The library, which is being launched today at a Greater Boston Chamber of Commerce session for employers, includes more than 25 downloadable documents that can be tailored by an organization and used to develop the supports needed to address these important workforce issues.
“Boston Medical Center is well-known for providing pioneering substance use disorder care to the patients we serve, and we wanted to be sure we were providing the same high level of support to our own employees and their families,” said Kate Walsh, president and CEO of BMC.
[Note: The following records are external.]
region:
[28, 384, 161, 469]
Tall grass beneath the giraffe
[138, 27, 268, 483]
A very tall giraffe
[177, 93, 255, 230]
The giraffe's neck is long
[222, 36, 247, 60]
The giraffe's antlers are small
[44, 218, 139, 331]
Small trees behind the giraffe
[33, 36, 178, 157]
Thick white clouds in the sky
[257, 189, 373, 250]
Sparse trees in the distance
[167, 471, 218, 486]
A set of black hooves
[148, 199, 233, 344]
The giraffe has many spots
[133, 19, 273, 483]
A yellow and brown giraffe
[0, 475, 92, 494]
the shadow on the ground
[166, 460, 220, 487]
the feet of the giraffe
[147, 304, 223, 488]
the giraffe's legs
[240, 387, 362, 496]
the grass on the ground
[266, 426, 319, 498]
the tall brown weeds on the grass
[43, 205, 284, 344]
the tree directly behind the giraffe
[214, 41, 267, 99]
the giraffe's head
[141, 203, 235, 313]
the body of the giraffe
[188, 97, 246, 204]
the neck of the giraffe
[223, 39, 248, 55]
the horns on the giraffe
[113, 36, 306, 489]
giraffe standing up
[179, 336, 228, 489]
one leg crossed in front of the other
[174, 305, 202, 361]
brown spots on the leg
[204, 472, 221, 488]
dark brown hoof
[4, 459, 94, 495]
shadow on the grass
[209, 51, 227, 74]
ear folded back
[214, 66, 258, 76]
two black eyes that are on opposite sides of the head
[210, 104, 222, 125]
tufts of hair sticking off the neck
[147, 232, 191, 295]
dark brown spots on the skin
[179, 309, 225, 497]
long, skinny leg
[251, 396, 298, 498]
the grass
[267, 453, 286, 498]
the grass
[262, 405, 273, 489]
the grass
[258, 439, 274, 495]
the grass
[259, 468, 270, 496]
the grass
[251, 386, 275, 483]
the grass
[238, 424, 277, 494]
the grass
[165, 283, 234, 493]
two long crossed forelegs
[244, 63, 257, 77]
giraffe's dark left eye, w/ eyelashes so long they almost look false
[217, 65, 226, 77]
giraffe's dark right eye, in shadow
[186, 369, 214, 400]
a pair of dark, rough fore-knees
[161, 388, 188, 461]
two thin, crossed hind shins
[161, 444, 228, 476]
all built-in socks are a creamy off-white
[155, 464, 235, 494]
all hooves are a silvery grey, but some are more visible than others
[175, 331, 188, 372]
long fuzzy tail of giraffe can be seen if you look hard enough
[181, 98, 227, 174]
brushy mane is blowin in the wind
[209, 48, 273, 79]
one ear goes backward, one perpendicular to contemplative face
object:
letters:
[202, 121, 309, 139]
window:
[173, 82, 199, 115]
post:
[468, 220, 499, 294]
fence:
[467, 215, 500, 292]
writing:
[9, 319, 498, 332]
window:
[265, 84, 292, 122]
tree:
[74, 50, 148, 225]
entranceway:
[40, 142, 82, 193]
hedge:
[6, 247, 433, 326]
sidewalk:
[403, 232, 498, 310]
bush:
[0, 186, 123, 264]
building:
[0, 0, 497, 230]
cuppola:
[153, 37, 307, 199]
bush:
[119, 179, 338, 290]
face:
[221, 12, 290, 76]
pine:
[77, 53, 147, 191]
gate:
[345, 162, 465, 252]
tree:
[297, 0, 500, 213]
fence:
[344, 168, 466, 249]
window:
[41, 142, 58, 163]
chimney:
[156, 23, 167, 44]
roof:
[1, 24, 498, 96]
The Centers for Disease Control and Prevention estimate that more than 22 million Americans are struggling with a substance use disorder. Misuse of tobacco, alcohol, and illicit drugs costs the United States more than $740 billion annually as a result of crime, lost work productivity, and healthcare associated expenses related to these substances. And a recent report issued by the Massachusetts Department of Public Health indicates that opioid use disorder has a significant impact in the workplace throughout the state, particularly in industries where work-related injuries are more common.
“No workplace is immune to substance use disorders, and it is critical for organizations to prioritize this issue and provide resources that best support their employees’ needs,” said Lisa Kelly-Croswell, BMC’s senior vice president and chief human resources officer, who led the development of this library. “We hope that BMC’s efforts and experience will help other employers confront this public health issue in a meaningful, non-judgmental way.”
In evaluating its own employees’ needs, BMC found that many employees have been affected either personally or within their family by issues related to substance use disorders. In response, BMC developed a set of resources, including support groups to help employees encourage and help loved ones enter recovery, as well as mailing a Mental Health and Addiction Resource Guide to all employees at their homes.
These resources are part of the library that can help employers address a range of issues related to substance use disorder in their workplace, including: surveying employees about substance use and mental health disorders; working with health insurers to obtain adequate, evidence-based coverage for mental health and substance use disorder services in health plan policies; addressing stigma and creating a non-judgmental culture surrounding substance use disorders; and linking employers to resources both locally and nationally.
“Given the extent of this crisis, it is clear that employers need to take a thoughtful look at how substance use disorders are impacting their employees and their overall work environment,” said Michael Botticelli, executive director of BMC’s Grayken Center. “This library provides the tools and resources necessary for senior leaders and managers to take action, support and encourage their employees struggling with substance use disorders personally or within their family.”
The Greater Boston Chamber of Commerce’s discussion, “Opioids and the Workplace: New Tools to Help Employers Address the Challenge,” was led by both Kelly-Croswell and Botticelli, as well as Shaun Carvalho, the safety director for Shawmut Design & Construction.
“Due to the physical demands of the job, construction is the second-most susceptible profession to opioid use disorder, so we have mobilized a cross-functional team to enlist the proper resources to safeguard our employees and partners, and establish support systems for anyone affected by a substance use disorder,” said Shaun. “We turn to experts such as Michael Botticelli and Boston Medical Center to ensure we’re disseminating critical and actionable information across our 1,400-person workforce and 20,000-person subcontractor network nationwide.”
“No community is spared from the challenges of our country’s opioid crisis, including the business community,” said James E. Rooney, president & CEO of the Greater Boston Chamber of Commerce. “In Boston, we are lucky to have a world renowned life sciences and medical sector working to address this public health crisis, and we’re particularly thankful to our member Boston Medical Center for their groundbreaking efforts to equip businesses with the necessary tools and resources to support their employees struggling with substance use disorders.”